◆ REQUIREMENT
Transcribe the following entries letter for letter, without the pictures.

RECORD EXCERPTS below:

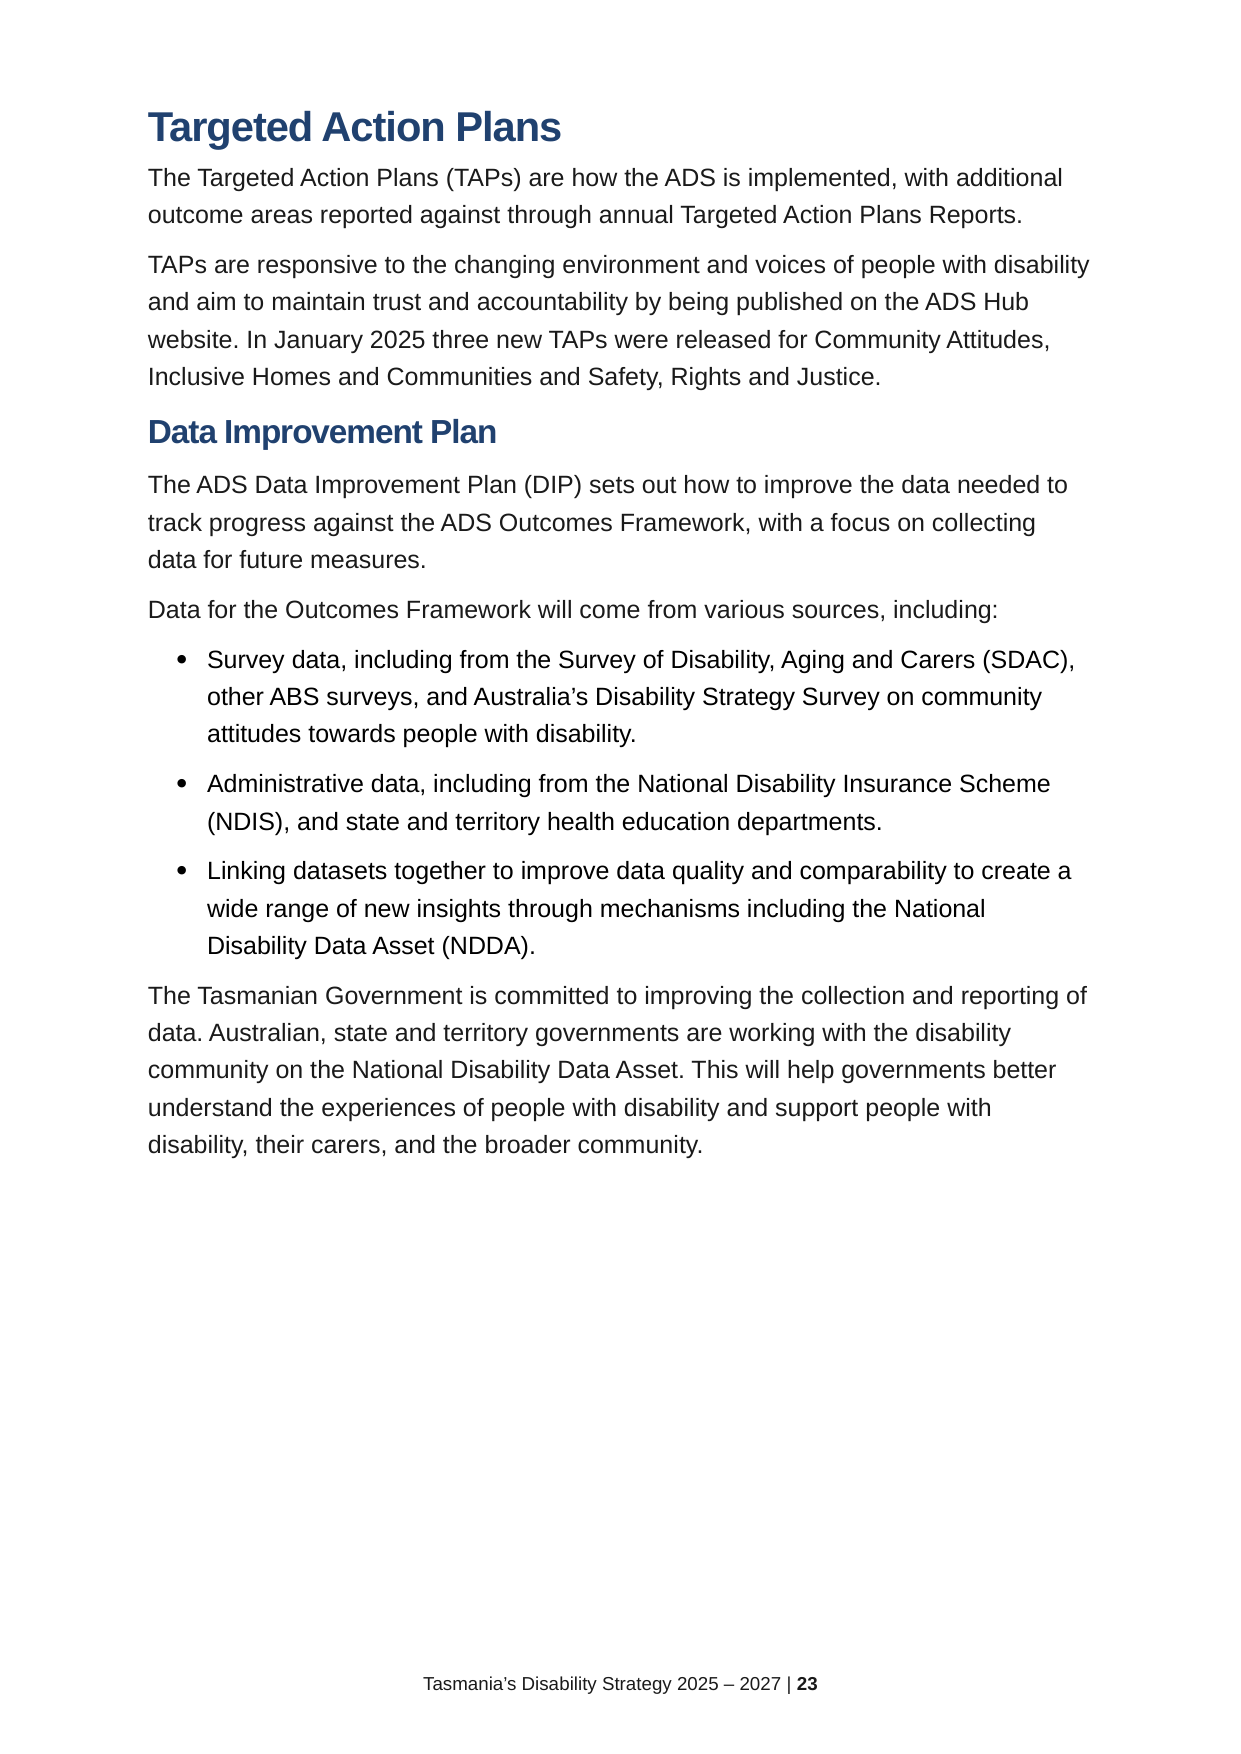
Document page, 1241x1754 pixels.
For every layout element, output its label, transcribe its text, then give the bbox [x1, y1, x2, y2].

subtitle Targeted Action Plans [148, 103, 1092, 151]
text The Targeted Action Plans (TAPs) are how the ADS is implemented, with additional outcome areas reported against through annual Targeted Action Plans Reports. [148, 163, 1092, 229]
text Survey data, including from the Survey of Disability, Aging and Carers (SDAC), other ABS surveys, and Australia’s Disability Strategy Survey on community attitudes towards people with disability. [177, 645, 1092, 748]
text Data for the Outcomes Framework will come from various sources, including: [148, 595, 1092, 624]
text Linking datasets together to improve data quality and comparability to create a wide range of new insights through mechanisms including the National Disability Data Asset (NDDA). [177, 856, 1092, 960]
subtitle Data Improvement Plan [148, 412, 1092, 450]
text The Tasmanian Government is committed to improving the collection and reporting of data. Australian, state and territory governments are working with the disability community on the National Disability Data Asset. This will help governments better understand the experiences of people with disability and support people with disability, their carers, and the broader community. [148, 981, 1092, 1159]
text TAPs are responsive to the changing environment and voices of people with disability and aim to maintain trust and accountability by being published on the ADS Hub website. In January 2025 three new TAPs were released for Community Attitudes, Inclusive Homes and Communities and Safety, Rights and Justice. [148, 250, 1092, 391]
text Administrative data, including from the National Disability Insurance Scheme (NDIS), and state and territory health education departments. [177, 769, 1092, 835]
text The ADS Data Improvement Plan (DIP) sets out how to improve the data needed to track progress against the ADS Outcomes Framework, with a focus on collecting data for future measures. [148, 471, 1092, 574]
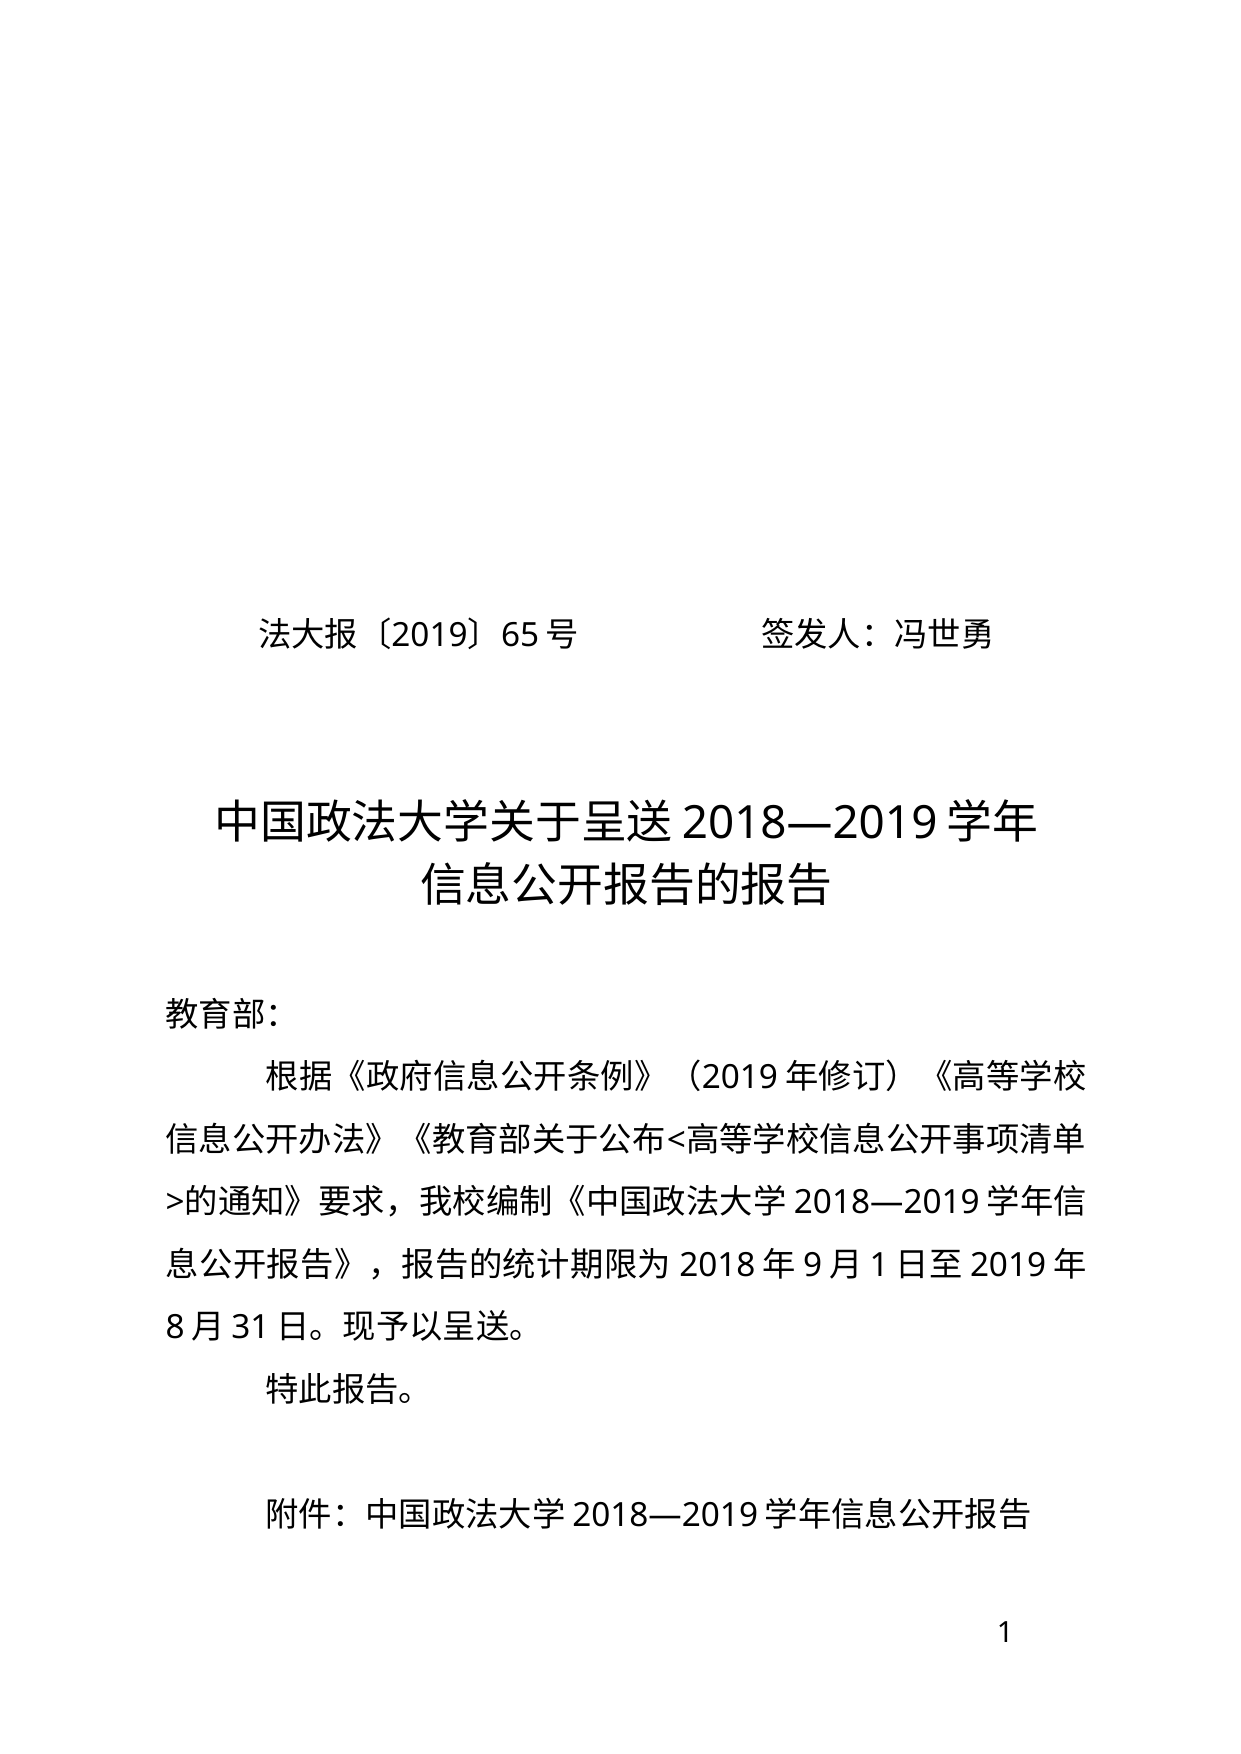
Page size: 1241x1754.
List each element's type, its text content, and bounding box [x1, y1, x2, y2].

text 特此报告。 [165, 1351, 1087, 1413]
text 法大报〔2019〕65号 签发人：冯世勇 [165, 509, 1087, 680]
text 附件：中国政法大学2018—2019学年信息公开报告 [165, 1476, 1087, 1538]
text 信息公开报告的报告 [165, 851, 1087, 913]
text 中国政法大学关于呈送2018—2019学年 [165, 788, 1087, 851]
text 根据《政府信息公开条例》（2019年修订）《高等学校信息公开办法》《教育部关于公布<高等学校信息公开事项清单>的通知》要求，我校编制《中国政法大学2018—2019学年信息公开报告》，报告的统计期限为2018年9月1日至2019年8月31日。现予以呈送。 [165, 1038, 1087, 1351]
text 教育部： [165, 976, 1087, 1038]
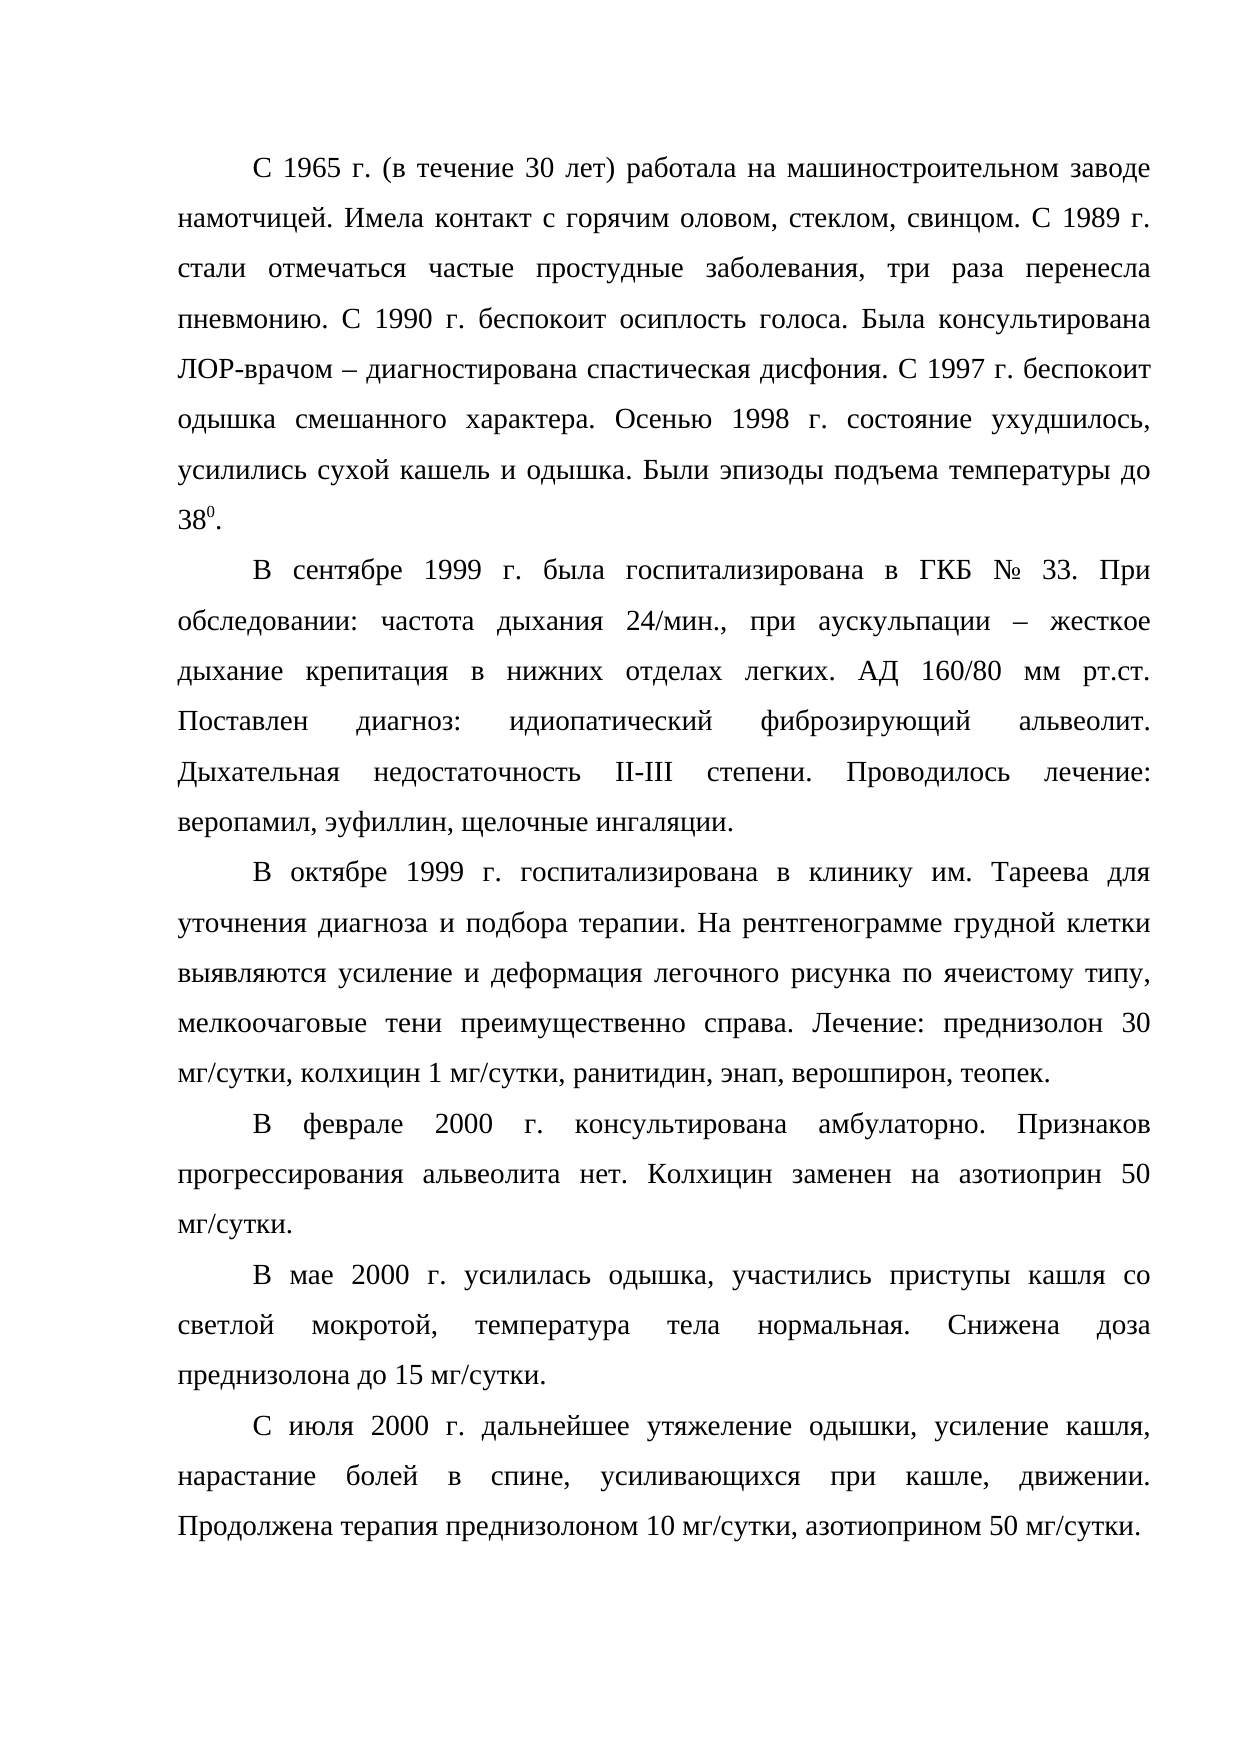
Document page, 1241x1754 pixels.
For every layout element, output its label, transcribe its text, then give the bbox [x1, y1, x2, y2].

End of RECORD EXCERPTS.

◆ THE COMPLETED TASK
Document page, 1241x1754 pixels.
For every layout element, output its label, transcribe its text, then give the bbox [x1, y1, x2, y2].

subtitle Targeted Action Plans [148, 103, 1092, 151]
text The Targeted Action Plans (TAPs) are how the ADS is implemented, with additional outcome areas reported against through annual Targeted Action Plans Reports. [148, 163, 1092, 229]
text Survey data, including from the Survey of Disability, Aging and Carers (SDAC), other ABS surveys, and Australia’s Disability Strategy Survey on community attitudes towards people with disability. [177, 645, 1092, 748]
text Data for the Outcomes Framework will come from various sources, including: [148, 595, 1092, 624]
text Linking datasets together to improve data quality and comparability to create a wide range of new insights through mechanisms including the National Disability Data Asset (NDDA). [177, 856, 1092, 960]
subtitle Data Improvement Plan [148, 412, 1092, 450]
text The Tasmanian Government is committed to improving the collection and reporting of data. Australian, state and territory governments are working with the disability community on the National Disability Data Asset. This will help governments better understand the experiences of people with disability and support people with disability, their carers, and the broader community. [148, 981, 1092, 1159]
text TAPs are responsive to the changing environment and voices of people with disability and aim to maintain trust and accountability by being published on the ADS Hub website. In January 2025 three new TAPs were released for Community Attitudes, Inclusive Homes and Communities and Safety, Rights and Justice. [148, 250, 1092, 391]
text Administrative data, including from the National Disability Insurance Scheme (NDIS), and state and territory health education departments. [177, 769, 1092, 835]
text The ADS Data Improvement Plan (DIP) sets out how to improve the data needed to track progress against the ADS Outcomes Framework, with a focus on collecting data for future measures. [148, 471, 1092, 574]
Page size: 1241x1754.
List each element's type, its text content, and bounding box [x1, y1, x2, y2].

text 特此报告。 [165, 1351, 1087, 1413]
text 法大报〔2019〕65号 签发人：冯世勇 [165, 509, 1087, 680]
text 附件：中国政法大学2018—2019学年信息公开报告 [165, 1476, 1087, 1538]
text 信息公开报告的报告 [165, 851, 1087, 913]
text 中国政法大学关于呈送2018—2019学年 [165, 788, 1087, 851]
text 根据《政府信息公开条例》（2019年修订）《高等学校信息公开办法》《教育部关于公布<高等学校信息公开事项清单>的通知》要求，我校编制《中国政法大学2018—2019学年信息公开报告》，报告的统计期限为2018年9月1日至2019年8月31日。现予以呈送。 [165, 1038, 1087, 1351]
text 教育部： [165, 976, 1087, 1038]
Document page, 1241x1754 pixels.
For every layout element, output its label, transcribe its text, then give the bbox [x1, y1, x2, y2].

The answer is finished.